Take a bit of Hollywood, add sports insiders, include at least one Pulitzer Prize winner, internationally known and loved writers and artists, and you have the making of the 2012 National Book Festival sponsored by the Library of Congress.
This year's "Books That Shaped America" festival puts an array of notables before their fans. Consider Bob Balaban. Many know him from his acting in "Midnight Cowboy," "Close Encounters of the Third Kind" and a host of other roles including in a number of Christopher Guest movies such as "A Mighty Wind." But perhaps not many realize that he is a much-loved children's author.
"I wrote the 'McGrowl' series about 10 years ago for Scholastic and had such a good time I decided to write another one," said Balaban, whose new book is "The Creature from the Seventh Grade: Boy or Beast" from Penguin/Viking Juvenile. "I thought it might be more fun and challenging to write for slightly older kids so I set my sights to ages 9 to 12 -- and it really was."
So fun, in fact, that he delights in hearing from young fans. After receiving a letter from a young "McGrowl" fan, he took her suggestion and changed the character's direction and dedicated a book to her.
|If you go|
|The 12th Annual National Book Festival: 'Books That Shaped America'|
|» When: 10 a.m. to 5:30 p.m. Saturday and 12 p.m. to 5:30 p.m. Sunday. Rain or shine.|
|» Where: National Mall, between 9th and 14th Streets NW|
|» Info: Free; 888-714-4696; loc.gov/bookfest|
The chance to interact with an array of authors at a noncommercial national celebration of books was the brainchild of former first lady Laura Bush. The Library of Congress solicits personal donations to support the event.

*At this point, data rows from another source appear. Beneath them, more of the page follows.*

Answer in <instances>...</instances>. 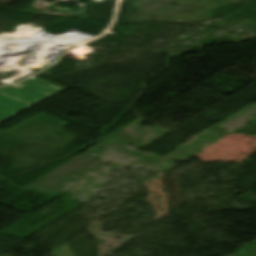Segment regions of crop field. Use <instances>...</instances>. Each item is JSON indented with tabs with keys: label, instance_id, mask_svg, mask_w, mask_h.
<instances>
[{
	"label": "crop field",
	"instance_id": "crop-field-1",
	"mask_svg": "<svg viewBox=\"0 0 256 256\" xmlns=\"http://www.w3.org/2000/svg\"><path fill=\"white\" fill-rule=\"evenodd\" d=\"M65 89L36 76L0 88V122Z\"/></svg>",
	"mask_w": 256,
	"mask_h": 256
}]
</instances>
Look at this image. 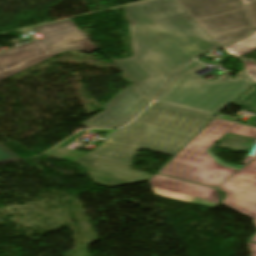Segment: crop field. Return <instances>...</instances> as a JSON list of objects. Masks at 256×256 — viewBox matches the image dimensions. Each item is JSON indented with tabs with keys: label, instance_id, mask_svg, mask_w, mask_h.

Publishers nominate authors, illustrators and poets to participate in the event. A panel then selects the final participants.

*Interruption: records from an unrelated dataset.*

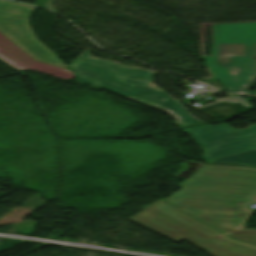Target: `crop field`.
<instances>
[{
  "mask_svg": "<svg viewBox=\"0 0 256 256\" xmlns=\"http://www.w3.org/2000/svg\"><path fill=\"white\" fill-rule=\"evenodd\" d=\"M163 201L237 240L256 245V229L244 228L255 210L225 205L232 197L256 201V168L204 165Z\"/></svg>",
  "mask_w": 256,
  "mask_h": 256,
  "instance_id": "8a807250",
  "label": "crop field"
},
{
  "mask_svg": "<svg viewBox=\"0 0 256 256\" xmlns=\"http://www.w3.org/2000/svg\"><path fill=\"white\" fill-rule=\"evenodd\" d=\"M69 67L75 71L81 82L148 103L182 118L179 124L181 127L201 123L190 117L178 103L162 92L143 91L151 84L155 73L153 71L126 68L111 61L92 58L87 51Z\"/></svg>",
  "mask_w": 256,
  "mask_h": 256,
  "instance_id": "ac0d7876",
  "label": "crop field"
},
{
  "mask_svg": "<svg viewBox=\"0 0 256 256\" xmlns=\"http://www.w3.org/2000/svg\"><path fill=\"white\" fill-rule=\"evenodd\" d=\"M128 220L177 243L185 239L211 256H256V246L232 240L161 200Z\"/></svg>",
  "mask_w": 256,
  "mask_h": 256,
  "instance_id": "34b2d1b8",
  "label": "crop field"
},
{
  "mask_svg": "<svg viewBox=\"0 0 256 256\" xmlns=\"http://www.w3.org/2000/svg\"><path fill=\"white\" fill-rule=\"evenodd\" d=\"M255 56L256 23L213 25L211 56L204 60L212 74L234 92L250 93L241 85L253 81ZM228 67L238 68V74H228Z\"/></svg>",
  "mask_w": 256,
  "mask_h": 256,
  "instance_id": "412701ff",
  "label": "crop field"
},
{
  "mask_svg": "<svg viewBox=\"0 0 256 256\" xmlns=\"http://www.w3.org/2000/svg\"><path fill=\"white\" fill-rule=\"evenodd\" d=\"M34 9L0 0V32L33 59L64 68L66 65L33 36L28 20Z\"/></svg>",
  "mask_w": 256,
  "mask_h": 256,
  "instance_id": "f4fd0767",
  "label": "crop field"
},
{
  "mask_svg": "<svg viewBox=\"0 0 256 256\" xmlns=\"http://www.w3.org/2000/svg\"><path fill=\"white\" fill-rule=\"evenodd\" d=\"M201 145L205 161L256 148V125L235 131L227 124L199 125L184 129Z\"/></svg>",
  "mask_w": 256,
  "mask_h": 256,
  "instance_id": "dd49c442",
  "label": "crop field"
},
{
  "mask_svg": "<svg viewBox=\"0 0 256 256\" xmlns=\"http://www.w3.org/2000/svg\"><path fill=\"white\" fill-rule=\"evenodd\" d=\"M0 58L10 64L11 66L18 69H31L41 71L53 76L72 79L74 77L73 72L68 70L44 64L41 62L34 61L21 49L9 41L0 33Z\"/></svg>",
  "mask_w": 256,
  "mask_h": 256,
  "instance_id": "e52e79f7",
  "label": "crop field"
},
{
  "mask_svg": "<svg viewBox=\"0 0 256 256\" xmlns=\"http://www.w3.org/2000/svg\"><path fill=\"white\" fill-rule=\"evenodd\" d=\"M208 162L256 165V149H251Z\"/></svg>",
  "mask_w": 256,
  "mask_h": 256,
  "instance_id": "d8731c3e",
  "label": "crop field"
},
{
  "mask_svg": "<svg viewBox=\"0 0 256 256\" xmlns=\"http://www.w3.org/2000/svg\"><path fill=\"white\" fill-rule=\"evenodd\" d=\"M211 101H218V102H237V103H242L243 104V107L244 108H252L248 103H247V100L244 99V98H241V97H236V96H229L227 97L226 99H212ZM217 102V103H218ZM216 104V103H214ZM208 105H212V104H208ZM204 106H207V105H203V106H200V107H196L195 109H200Z\"/></svg>",
  "mask_w": 256,
  "mask_h": 256,
  "instance_id": "5a996713",
  "label": "crop field"
}]
</instances>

The only downside might be that with 200,000 attendees and an array of consecutive authors' talks, signings and readings, first-time goers might be a bit overwhelmed.
"Go to the website before the festival, know who is appearing where, who you want to see in what order, so you are able to make good calls," said Jennifer Gavin, project manager of the National Book Festival. "We have a number of features, and even I'm amazed that we have 125 authors this year. That's possible, in part, because we're opening early on Sunday and having new sessions [including some with] multiple authors."
Gavin noted that the authors of children's and young adult books are especially in demand.
Mike Lupica, one of the best-known sportswriters in the U.S., has authored an array of fiction and nonfiction books. Yet, the father of four finds a special satisfaction in writing for young adults.
"As I travel around the country, I tell kids all the time that for 250 pages, I get to make sports -- and the world -- come out the way I want it to. Not a bad job," said Lupica, who has authored New York Times Bestsellers. "I love telling these stories. Another thing I tell my readers is that anybody in the room can get knocked down -- requires no talent, no skill, no character. But it's how they get back up that tells the world about all those things. In a world dominated by technology, laptops and cellphones and video games and all the rest, I have found out firsthand that children still love a good story. They love to read. I tell them all the time, there is no greater magic than page one, chapter one, of a book you want to read."